そのような文化のために、「対立の存在から目をそむける」とか「少数派を『空気を読まない』などと言って批判する」とか「対立を乗り越えるための建設的な議論が苦手」といった傾向が、強く見られます。
(229ページ 4「ルールを変える」ことを考えられるようになろう より)
読み始めて早々、この本はいわゆる "おりこうさん" 向けの本ではないな…ということがわかり、いっきに引き込まれました。新聞連載が元なので何度も同じことが言葉を変えて出てきますが、そこがすごく大切なところ。
そしてこの本は「小中学生のための」という本でありつつ、契約が苦手な日本のビジネス界の特徴にまで触れ、さらに著作権法が複雑になる流れまで以下のように説明されます。

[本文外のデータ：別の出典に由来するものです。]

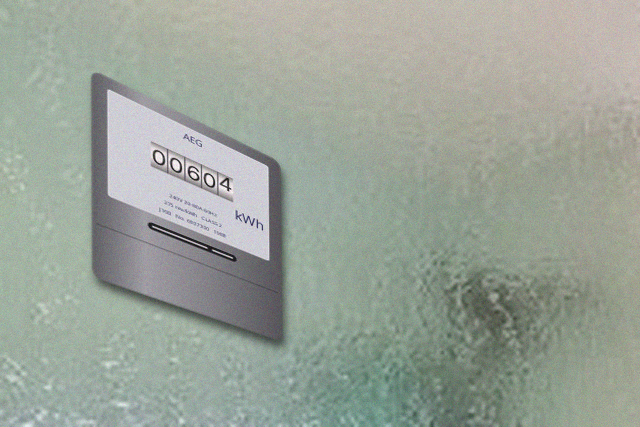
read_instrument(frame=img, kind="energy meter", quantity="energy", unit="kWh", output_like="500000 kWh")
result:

要するに、後々問題が起きないように、自分たちの努力でしっかりした「契約」をするのではなく、「自分たちが努力しなくても問題が起きないよう、政府や官僚が一律の法律ルールを決めてくれ」と言っているわけであり、そうした傾向が、著作権法をますます複雑にしているのです。
みなさんはどう考えますか。
(178ページ 2 まず「今のルール」を知ろう より)
ほかにも図書館についてどう思う? とか、美術館での撮影禁止は著作権法とは関係ないことなどなど、いまどきの論点で語られます。さまざまな業界の力関係も学ぶことができ、わたしも知らないことがいっぱいでした。
どんな契約も「全員が不満足」があたりまえなのだという説明は、ほんとうに必要な認識なんですよね。たとえば雇用契約ひとつをとっても、よく読むと「これは…」というものはある。
おもいのほか「自分で考える習慣・感覚を身につけよう」という骨太の内容で、同著者のほかの本も読んでみたくなりました。